Updated on June 04, 2022

Comments

  • julianstanley
    julianstanley almost 2 years

    I'm looking for help with the Pandas .corr() method.

    As is, I can use the .corr() method to calculate a heatmap of every possible combination of columns:

    corr = data.corr()
    sns.heatmap(corr)
    

    Which, on my dataframe of 23,000 columns, may terminate near the heat death of the universe.

    I can also do the more reasonable correlation between a subset of values

    data2 = data[list_of_column_names]
    corr = data2.corr(method="pearson")
    sns.heatmap(corr)
    

    That gives me something that I can use--here's an example of what that looks like: Example Heatmap

    What I would like to do is compare a list of 20 columns with the whole dataset. The normal .corr() function can give me a 20x20 or 23,000x23,000 heatmap, but essentially I would like a 20x23,000 heatmap.

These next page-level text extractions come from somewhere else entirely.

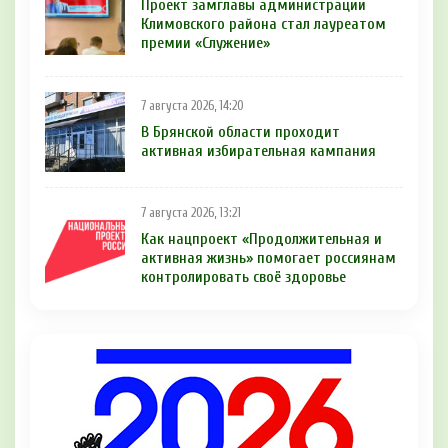
Проект замглавы администрации
Климовского района стал лауреатом
премии «Служение»
7 августа 2026, 14:20
В Брянской области проходит
активная избирательная кампания
7 августа 2026, 13:21
Как нацпроект «Продолжительная и
активная жизнь» помогает россиянам
контролировать своё здоровье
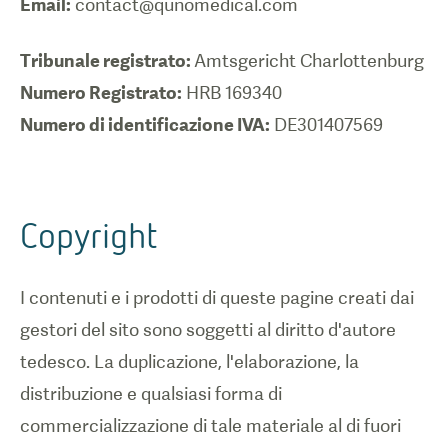
Email:
contact@qunomedical.com
Tribunale registrato:
Numero Registrato:
Numero di identificazione IVA:
DE301407569
Copyright
I contenuti e i prodotti di queste pagine creati dai
gestori del sito sono soggetti al diritto d'autore
tedesco. La duplicazione, l'elaborazione, la
distribuzione e qualsiasi forma di
commercializzazione di tale materiale al di fuori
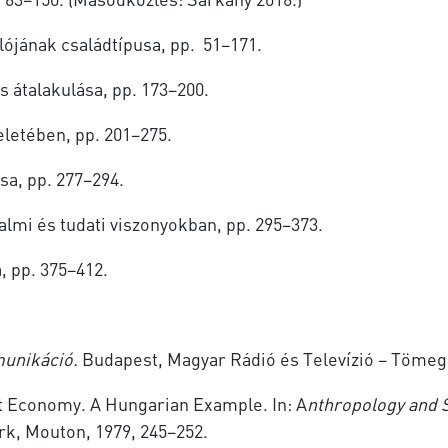
ójának családtípusa, pp. 51–171.
 átalakulása, pp. 173–200.
eletében, pp. 201–275.
sa, pp. 277–294.
dalmi és tudati viszonyokban, pp. 295–373.
a, pp. 375–412.
munikáció.
Budapest, Magyar Rádió és Televízió – Töme
t Economy. A Hungarian Example. In: A
nthropology and 
k, Mouton, 1979, 245–252.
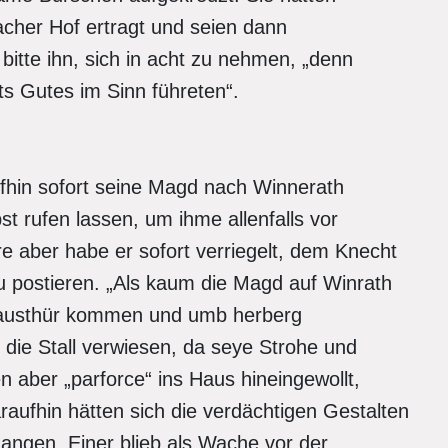
cher Hof ertragt und seien dann
tte ihn, sich in acht zu nehmen, „denn
ts Gutes im Sinn führeten“.
aufhin sofort seine Magd nach Winnerath
t rufen lassen, um ihme allenfalls vor
re aber habe er sofort verriegelt, dem Knecht
zu postieren. „Als kaum die Magd auf Winrath
 Hausthür kommen und umb herberg
uf die Stall verwiesen, da seye Strohe und
n aber „parforce“ ins Haus hineingewollt,
aufhin hätten sich die verdächtigen Gestalten
gangen. Einer blieb als Wache vor der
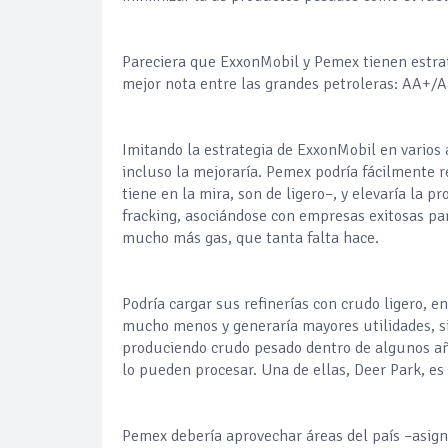
Pareciera que ExxonMobil y Pemex tienen estrat
mejor nota entre las grandes petroleras: AA+
Imitando la estrategia de ExxonMobil en varios a
incluso la mejoraría. Pemex podría fácilmente 
tiene en la mira, son de ligero–, y elevaría la 
fracking, asociándose con empresas exitosas par
mucho más gas, que tanta falta hace.
Podría cargar sus refinerías con crudo ligero, e
mucho menos y generaría mayores utilidades, si 
produciendo crudo pesado dentro de algunos años
lo pueden procesar. Una de ellas, Deer Park, e
Pemex debería aprovechar áreas del país –asign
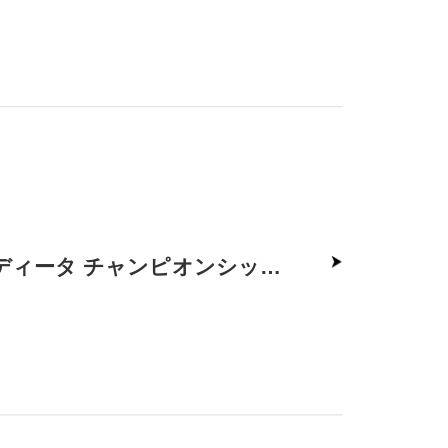
【企業活動】プロゴルファー10名参加｜第３回 イー・ディータ チャンピオンシップを開催しました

    How can I add more specificity to my correlations?

    Thanks for the help!

  • julianstanley
    julianstanley over 6 years
    Thank you for the helpful comment! This seems like it works well in theory. In practice, it looks like corr = data.corr().iloc[3:5,1:2], which should be a relatively simple correlation, is taking quite a while to terminate (it hasn't after about 5 minutes so far). I'm guessing this is because .corr() is calculating the correlation between all of my 23,000 rows first, and then slicing.
  • Andrew
    Andrew over 6 years
    If the new changes solve your problem, please accept this answer.
  • julianstanley
    julianstanley over 6 years
    Thank you so much for all the help, Andrew--unfortunately the new answer still has the same problem: whenever you call df.corr(), regardless of the subsequent slicing, pandas essentially does not terminate. I worked on this last night, and my solution ended up using the scipy.stats.pearsonR call to put items into a dictionary. I'll post that answer in a moment.
  • Andrew
    Andrew over 6 years
    Too bad. You should post an answer if you figure out something that works.